In mehreren Rundgängen wurde eine engere Wahl ermittelt, über die besonders intensiv diskutiert wurde. Am Ende einigte sich die Runde mit großer Mehrheit auf den am ersten Rang platzierten Büro Rogg aus Konstanz, wie Architekt Gerd Grohe aus Stuttgart im Anschluss erläuterte, der die Organisation des Wettbewerbs leitete.

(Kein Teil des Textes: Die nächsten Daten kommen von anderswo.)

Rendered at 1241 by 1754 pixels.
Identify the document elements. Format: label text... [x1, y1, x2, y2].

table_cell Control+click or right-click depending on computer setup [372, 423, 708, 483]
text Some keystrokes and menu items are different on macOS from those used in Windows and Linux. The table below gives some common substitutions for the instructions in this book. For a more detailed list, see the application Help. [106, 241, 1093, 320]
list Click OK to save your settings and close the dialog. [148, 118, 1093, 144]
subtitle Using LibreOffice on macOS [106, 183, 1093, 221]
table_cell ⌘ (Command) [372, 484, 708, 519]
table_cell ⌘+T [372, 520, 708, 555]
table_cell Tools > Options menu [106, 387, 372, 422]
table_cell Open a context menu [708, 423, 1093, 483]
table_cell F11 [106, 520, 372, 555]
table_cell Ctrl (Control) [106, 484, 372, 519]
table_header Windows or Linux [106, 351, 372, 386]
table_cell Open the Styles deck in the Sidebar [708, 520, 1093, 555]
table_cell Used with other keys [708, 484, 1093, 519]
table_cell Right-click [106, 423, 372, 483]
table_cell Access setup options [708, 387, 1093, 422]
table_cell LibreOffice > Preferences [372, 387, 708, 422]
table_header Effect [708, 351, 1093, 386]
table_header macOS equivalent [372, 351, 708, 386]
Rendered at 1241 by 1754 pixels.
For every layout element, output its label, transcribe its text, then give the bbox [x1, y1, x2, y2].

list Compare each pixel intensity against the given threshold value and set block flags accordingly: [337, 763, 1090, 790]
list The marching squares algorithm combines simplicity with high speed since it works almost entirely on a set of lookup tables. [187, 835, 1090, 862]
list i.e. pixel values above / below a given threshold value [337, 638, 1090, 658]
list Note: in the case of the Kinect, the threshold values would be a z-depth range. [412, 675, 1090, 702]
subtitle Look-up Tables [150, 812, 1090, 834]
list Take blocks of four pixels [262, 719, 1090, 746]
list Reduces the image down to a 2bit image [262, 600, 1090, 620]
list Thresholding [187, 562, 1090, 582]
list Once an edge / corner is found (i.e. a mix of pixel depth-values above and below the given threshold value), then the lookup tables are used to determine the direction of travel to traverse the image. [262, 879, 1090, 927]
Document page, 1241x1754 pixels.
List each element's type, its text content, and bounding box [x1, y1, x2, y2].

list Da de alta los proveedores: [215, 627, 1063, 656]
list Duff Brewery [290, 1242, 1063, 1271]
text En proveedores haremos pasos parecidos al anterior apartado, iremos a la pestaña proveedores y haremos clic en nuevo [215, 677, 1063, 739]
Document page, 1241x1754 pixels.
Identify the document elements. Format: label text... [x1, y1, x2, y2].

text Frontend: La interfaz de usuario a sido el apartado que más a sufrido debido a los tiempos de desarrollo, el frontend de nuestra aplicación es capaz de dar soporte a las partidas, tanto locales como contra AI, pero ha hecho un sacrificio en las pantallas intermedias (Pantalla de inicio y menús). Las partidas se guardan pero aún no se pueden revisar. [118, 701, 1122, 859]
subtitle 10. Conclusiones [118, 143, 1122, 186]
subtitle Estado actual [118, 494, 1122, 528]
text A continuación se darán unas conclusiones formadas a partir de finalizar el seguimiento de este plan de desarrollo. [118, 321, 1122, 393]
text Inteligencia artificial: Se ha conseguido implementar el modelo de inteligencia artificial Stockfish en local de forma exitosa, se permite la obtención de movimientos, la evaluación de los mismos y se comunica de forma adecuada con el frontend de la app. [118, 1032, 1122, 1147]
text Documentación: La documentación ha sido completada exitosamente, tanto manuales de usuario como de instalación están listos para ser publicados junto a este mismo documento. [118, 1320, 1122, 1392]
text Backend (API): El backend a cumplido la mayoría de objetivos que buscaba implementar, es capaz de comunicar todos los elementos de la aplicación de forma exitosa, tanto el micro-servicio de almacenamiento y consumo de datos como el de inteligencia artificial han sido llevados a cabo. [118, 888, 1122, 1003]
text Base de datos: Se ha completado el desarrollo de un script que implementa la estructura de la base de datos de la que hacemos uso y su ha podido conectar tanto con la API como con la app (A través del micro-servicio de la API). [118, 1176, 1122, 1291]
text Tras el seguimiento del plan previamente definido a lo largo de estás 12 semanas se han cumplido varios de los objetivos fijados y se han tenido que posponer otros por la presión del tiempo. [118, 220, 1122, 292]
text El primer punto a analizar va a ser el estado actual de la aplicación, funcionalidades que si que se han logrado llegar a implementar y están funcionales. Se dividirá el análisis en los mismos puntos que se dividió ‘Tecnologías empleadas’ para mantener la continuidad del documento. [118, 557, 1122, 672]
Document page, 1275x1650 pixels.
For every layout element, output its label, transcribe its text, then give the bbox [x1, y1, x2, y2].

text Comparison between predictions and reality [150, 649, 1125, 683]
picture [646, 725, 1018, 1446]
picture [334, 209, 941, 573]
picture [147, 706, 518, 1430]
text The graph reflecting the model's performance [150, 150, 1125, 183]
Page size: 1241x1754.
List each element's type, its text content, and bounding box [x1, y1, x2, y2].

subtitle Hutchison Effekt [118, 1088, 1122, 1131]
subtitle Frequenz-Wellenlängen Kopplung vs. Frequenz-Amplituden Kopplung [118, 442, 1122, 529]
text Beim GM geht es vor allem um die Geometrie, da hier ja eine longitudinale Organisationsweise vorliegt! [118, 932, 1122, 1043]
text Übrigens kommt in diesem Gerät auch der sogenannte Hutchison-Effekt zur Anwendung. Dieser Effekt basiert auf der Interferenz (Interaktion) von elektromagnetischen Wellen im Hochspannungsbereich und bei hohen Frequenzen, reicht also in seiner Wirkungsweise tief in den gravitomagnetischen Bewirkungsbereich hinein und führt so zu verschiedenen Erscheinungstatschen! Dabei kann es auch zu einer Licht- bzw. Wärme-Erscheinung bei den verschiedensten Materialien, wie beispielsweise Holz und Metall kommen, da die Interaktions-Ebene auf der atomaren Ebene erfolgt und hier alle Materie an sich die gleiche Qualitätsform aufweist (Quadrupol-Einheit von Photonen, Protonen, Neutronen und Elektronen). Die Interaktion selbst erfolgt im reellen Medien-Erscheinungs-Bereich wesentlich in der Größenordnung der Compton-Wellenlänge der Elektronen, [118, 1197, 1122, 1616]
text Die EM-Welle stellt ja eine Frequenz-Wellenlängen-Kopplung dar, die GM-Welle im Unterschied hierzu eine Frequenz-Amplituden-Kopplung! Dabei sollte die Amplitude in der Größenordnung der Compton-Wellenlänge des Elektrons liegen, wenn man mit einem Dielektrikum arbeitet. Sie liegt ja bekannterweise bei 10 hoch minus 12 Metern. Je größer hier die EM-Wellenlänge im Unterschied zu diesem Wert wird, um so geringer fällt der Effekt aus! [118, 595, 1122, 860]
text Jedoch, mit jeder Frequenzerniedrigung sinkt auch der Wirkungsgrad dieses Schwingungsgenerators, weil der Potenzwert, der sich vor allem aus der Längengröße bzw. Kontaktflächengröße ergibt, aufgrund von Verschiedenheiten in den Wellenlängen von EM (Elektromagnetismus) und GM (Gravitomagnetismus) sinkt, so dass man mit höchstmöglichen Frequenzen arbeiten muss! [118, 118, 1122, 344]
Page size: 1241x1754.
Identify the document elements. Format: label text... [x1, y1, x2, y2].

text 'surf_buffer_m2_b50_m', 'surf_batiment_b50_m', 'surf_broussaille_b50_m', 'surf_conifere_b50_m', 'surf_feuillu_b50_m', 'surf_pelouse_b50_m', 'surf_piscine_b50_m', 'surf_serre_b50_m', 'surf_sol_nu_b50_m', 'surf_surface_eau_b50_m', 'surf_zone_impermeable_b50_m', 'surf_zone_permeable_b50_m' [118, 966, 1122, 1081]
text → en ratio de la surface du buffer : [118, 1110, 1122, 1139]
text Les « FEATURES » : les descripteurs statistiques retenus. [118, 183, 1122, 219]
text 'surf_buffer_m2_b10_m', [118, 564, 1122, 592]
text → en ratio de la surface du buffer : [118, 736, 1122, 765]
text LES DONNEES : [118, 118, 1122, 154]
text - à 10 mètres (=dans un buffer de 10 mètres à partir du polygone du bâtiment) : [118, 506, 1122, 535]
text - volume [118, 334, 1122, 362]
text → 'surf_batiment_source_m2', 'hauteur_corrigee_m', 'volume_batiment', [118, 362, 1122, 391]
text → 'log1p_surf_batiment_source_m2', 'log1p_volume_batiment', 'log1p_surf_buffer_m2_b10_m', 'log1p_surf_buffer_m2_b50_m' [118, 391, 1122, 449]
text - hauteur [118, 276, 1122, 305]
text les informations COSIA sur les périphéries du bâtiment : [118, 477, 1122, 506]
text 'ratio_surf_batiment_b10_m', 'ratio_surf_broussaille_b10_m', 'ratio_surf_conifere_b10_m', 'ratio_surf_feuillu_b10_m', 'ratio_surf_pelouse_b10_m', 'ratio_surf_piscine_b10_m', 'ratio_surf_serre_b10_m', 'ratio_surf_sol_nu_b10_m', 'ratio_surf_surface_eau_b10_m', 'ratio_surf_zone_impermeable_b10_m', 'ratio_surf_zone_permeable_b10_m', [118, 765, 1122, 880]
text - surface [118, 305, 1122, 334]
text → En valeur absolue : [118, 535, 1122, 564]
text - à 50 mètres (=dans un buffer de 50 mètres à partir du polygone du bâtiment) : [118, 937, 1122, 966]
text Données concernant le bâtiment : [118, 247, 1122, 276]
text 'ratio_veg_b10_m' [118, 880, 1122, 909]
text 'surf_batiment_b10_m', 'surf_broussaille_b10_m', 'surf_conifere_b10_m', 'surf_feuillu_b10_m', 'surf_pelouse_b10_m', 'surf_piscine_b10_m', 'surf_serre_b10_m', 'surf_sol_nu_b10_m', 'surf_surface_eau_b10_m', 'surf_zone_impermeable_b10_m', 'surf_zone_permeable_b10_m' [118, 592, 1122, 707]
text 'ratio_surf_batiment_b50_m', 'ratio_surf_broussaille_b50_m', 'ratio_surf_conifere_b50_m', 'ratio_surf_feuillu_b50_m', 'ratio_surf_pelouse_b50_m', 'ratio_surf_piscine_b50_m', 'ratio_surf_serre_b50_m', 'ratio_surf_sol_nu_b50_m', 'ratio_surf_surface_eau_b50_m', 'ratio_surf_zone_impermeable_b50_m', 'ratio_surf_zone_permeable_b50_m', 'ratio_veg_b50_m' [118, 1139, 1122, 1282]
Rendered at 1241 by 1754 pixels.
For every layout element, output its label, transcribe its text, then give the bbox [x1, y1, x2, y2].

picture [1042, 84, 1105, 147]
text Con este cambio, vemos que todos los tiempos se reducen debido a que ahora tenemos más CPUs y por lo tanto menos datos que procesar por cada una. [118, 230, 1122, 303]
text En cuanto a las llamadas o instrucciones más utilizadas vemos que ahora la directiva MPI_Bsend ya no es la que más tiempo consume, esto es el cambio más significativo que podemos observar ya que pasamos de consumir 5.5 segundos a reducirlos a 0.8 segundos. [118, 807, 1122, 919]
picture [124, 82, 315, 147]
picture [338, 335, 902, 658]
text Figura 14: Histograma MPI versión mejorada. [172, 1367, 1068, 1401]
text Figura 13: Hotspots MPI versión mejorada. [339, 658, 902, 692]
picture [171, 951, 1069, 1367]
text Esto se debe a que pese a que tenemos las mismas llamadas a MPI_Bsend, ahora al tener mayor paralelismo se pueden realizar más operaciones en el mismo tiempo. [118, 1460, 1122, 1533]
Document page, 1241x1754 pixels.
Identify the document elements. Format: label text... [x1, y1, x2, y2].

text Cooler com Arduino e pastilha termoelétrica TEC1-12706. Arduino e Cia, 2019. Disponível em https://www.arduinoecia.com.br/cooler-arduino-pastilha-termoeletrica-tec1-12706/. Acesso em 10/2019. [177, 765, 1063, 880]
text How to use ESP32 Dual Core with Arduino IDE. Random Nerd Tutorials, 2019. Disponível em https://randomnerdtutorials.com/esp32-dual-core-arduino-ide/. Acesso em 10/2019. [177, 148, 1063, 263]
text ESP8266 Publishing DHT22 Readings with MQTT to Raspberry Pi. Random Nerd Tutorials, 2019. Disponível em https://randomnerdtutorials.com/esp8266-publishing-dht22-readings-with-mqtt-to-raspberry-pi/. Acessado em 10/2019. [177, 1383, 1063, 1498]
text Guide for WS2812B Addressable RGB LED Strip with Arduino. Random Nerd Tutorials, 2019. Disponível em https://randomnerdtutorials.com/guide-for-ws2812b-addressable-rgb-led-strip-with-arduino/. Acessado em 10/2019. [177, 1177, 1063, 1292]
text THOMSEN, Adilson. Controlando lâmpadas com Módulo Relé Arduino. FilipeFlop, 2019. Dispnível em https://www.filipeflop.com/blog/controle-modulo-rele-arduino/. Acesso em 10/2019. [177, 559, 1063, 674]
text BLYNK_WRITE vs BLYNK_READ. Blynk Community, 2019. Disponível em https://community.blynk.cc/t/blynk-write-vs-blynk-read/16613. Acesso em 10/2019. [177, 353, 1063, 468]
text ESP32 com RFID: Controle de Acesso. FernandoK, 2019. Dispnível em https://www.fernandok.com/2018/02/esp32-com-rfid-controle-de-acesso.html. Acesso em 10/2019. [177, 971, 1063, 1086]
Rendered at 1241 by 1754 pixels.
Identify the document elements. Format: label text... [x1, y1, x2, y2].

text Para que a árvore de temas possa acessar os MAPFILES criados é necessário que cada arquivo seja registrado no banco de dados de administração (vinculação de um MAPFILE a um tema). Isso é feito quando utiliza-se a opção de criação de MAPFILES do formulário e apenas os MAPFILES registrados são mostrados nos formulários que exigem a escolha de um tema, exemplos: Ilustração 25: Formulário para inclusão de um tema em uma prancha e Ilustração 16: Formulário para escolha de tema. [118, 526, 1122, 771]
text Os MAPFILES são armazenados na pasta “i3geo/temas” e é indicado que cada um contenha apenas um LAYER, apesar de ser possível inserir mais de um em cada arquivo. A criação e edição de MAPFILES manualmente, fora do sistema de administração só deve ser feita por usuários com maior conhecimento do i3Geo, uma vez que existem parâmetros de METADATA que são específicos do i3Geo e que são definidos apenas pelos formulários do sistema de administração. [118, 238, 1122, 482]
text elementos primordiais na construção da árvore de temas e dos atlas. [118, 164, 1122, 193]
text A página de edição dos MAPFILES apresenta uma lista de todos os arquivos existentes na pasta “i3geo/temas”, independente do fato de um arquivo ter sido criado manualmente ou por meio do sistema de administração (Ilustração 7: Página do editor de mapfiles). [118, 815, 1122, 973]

Im nächsten Schritt folgt nun das Verhandlungsverfahren, VGV-Verfahren, in das unter anderem das Ergebnis des Realisierungswettbewerbs einfließt und in dessen Verlauf das Projekt auf seine Weiterentwicklungsmöglichkeiten und Honorarkosten geprüft werden.  In der Regel erhalte auch im Verhandlungsverfahren der Sieger des Realisierungswettbewerbs den Zuschlag, sagte Grohe.

Die Planungen des Büros Rogg sehen drei gleich hohe Gebäude auf dem Platz zwischen Hochkanal, Vereinshäusern und Wohngebäude der Baugenossenschaft vor. Eine Tiefgarage unter dem nördlichen Gebäude soll den notwendigen Parkraum bieten. In den Gebäuden sollen Wohnungen unterschiedlichen Zuschnitts von zwei bis fünf Zimmern und auch Sonderwohnformen möglich sein. Da durch die Holzbauweise viele Teile vorgefertigt werden können, dürfte der Bau zügige Fortschritte machen. Baubeginn ist voraussichtlich 2020.

Auf Rang 2 setzte das Bewertungsgremium das Büro Ackermann + Raff GmbH, Stuttgart. Rang drei ging an Ludescher + Lutz Architekten ZT GmbH, Bregenz.